Nazi Health Policy in Linz and Oberdonau 1938 - 1945
Josef Goldberger
The roots of racial hygiene reach much further back than the National Socialism period. But it was the meeting of racial hygienists and National Socialists which cleared the road for the radical realisation of biogenetic selection. With the comprehensive construction of national health agencies in Germany in April 1935 and in the annexed Austria in April 1939, the way was clear for the nationalisation of the health service and the integration of demographic and racial policy in that nascent health service.

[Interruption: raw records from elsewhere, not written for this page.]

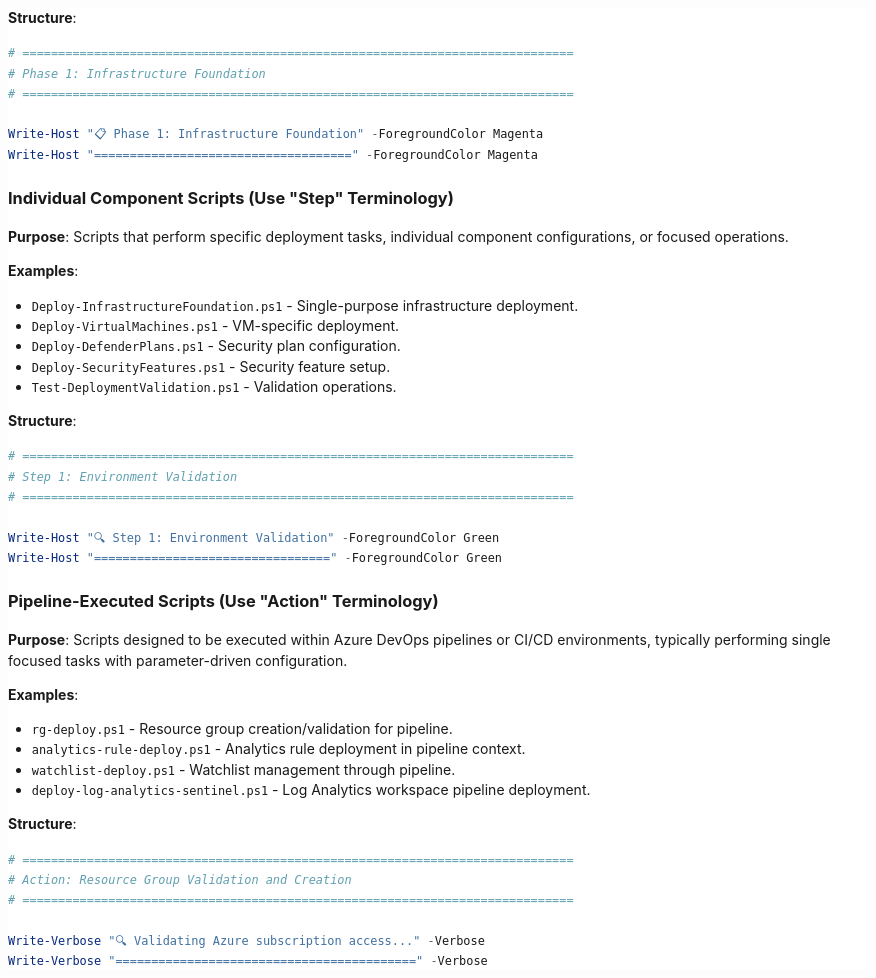 **Structure**:

```powershell
# =============================================================================
# Phase 1: Infrastructure Foundation
# =============================================================================

Write-Host "📋 Phase 1: Infrastructure Foundation" -ForegroundColor Magenta
Write-Host "====================================" -ForegroundColor Magenta
```

### Individual Component Scripts (Use "Step" Terminology)

**Purpose**: Scripts that perform specific deployment tasks, individual component configurations, or focused operations.

**Examples**:

- `Deploy-InfrastructureFoundation.ps1` - Single-purpose infrastructure deployment.
- `Deploy-VirtualMachines.ps1` - VM-specific deployment.
- `Deploy-DefenderPlans.ps1` - Security plan configuration.
- `Deploy-SecurityFeatures.ps1` - Security feature setup.
- `Test-DeploymentValidation.ps1` - Validation operations.

**Structure**:

```powershell
# =============================================================================
# Step 1: Environment Validation
# =============================================================================

Write-Host "🔍 Step 1: Environment Validation" -ForegroundColor Green
Write-Host "=================================" -ForegroundColor Green
```

### Pipeline-Executed Scripts (Use "Action" Terminology)

**Purpose**: Scripts designed to be executed within Azure DevOps pipelines or CI/CD environments, typically performing single focused tasks with parameter-driven configuration.

**Examples**:

- `rg-deploy.ps1` - Resource group creation/validation for pipeline.
- `analytics-rule-deploy.ps1` - Analytics rule deployment in pipeline context.
- `watchlist-deploy.ps1` - Watchlist management through pipeline.
- `deploy-log-analytics-sentinel.ps1` - Log Analytics workspace pipeline deployment.

**Structure**:

```powershell
# =============================================================================
# Action: Resource Group Validation and Creation
# =============================================================================

Write-Verbose "🔍 Validating Azure subscription access..." -Verbose
Write-Verbose "==========================================" -Verbose
```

In the province of Oberdonau, too, 16 public health offices with their official doctors operated as centres of this system for medical and political assessment and selection in the following areas:
- Eugenic racism against members of one’s “own race” in the form of measures for positive selection for the “production of a genetically healthy population” (through child and education support, marriage loans, exhortations to produce children, the “Mutterkreuz” (medals awarded to prolific mothers), the fight against abortion, arranged marriages, prohibition of abortion, etc.) as well as negative selection measures to “weed out” those “genetically diseased” and of “inferior” genetic makeup from the process of procreation (through forced sterilisation, marriage prohibitions, registration of disabled new-borns, etc.)

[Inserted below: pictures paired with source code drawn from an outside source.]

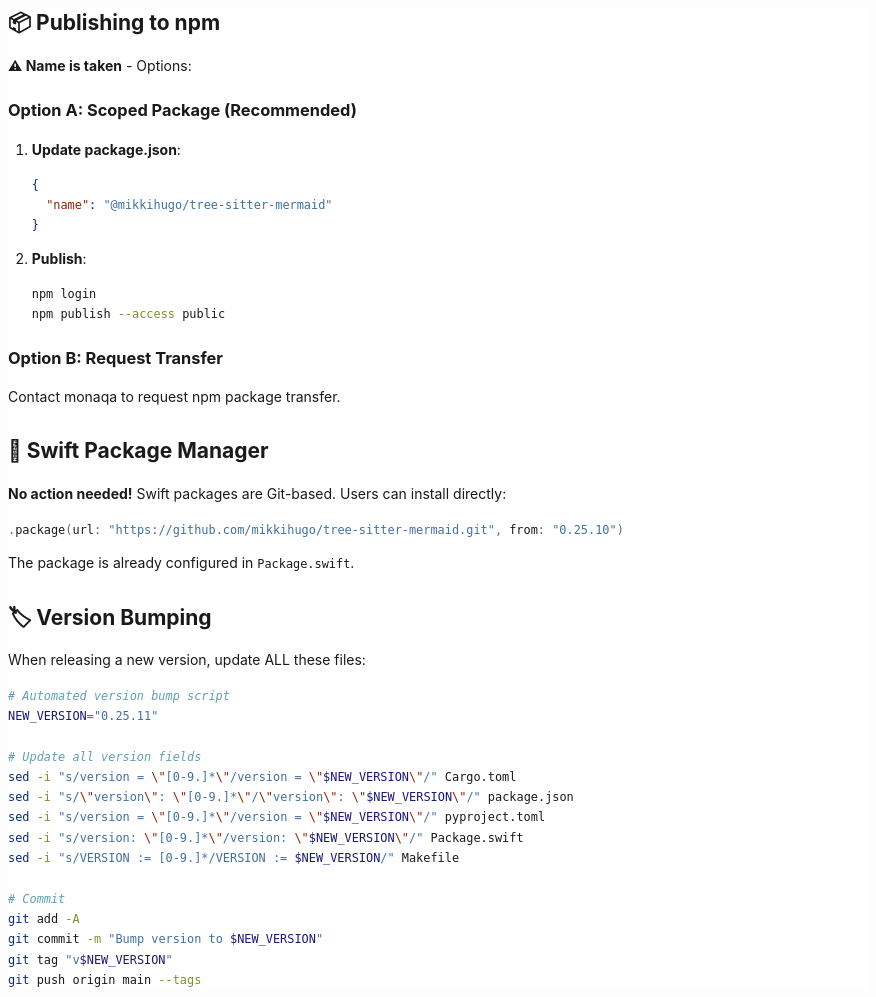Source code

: ## 📦 Publishing to npm

**⚠️ Name is taken** - Options:

### Option A: Scoped Package (Recommended)

1. **Update package.json**:
   ```json
   {
     "name": "@mikkihugo/tree-sitter-mermaid"
   }
   ```

2. **Publish**:
   ```bash
   npm login
   npm publish --access public
   ```

### Option B: Request Transfer

Contact monaqa to request npm package transfer.

## 🍎 Swift Package Manager

**No action needed!** Swift packages are Git-based. Users can install directly:

```swift
.package(url: "https://github.com/mikkihugo/tree-sitter-mermaid.git", from: "0.25.10")
```

The package is already configured in `Package.swift`.

## 🏷️ Version Bumping

When releasing a new version, update ALL these files:

```bash
# Automated version bump script
NEW_VERSION="0.25.11"

# Update all version fields
sed -i "s/version = \"[0-9.]*\"/version = \"$NEW_VERSION\"/" Cargo.toml
sed -i "s/\"version\": \"[0-9.]*\"/\"version\": \"$NEW_VERSION\"/" package.json
sed -i "s/version = \"[0-9.]*\"/version = \"$NEW_VERSION\"/" pyproject.toml
sed -i "s/version: \"[0-9.]*\"/version: \"$NEW_VERSION\"/" Package.swift
sed -i "s/VERSION := [0-9.]*/VERSION := $NEW_VERSION/" Makefile

# Commit
git add -A
git commit -m "Bump version to $NEW_VERSION"
git tag "v$NEW_VERSION"
git push origin main --tags
```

- Anthropological racism against “foreign peoples” (Jews, gypsies, workers from the east, etc)
- Vital participation in “genetic health assessment” in Linz, Wels, Steyr, Ried and Krumau
- Complete biogenetic documentation of the population.
The forced sterilisation, the most effective instrument of state policy implementation, claimed over 1,000 victims in Oberdonau. The net of sterilisation doctors and centres was drawn incredibly tightly over the whole of the present Upper Austria.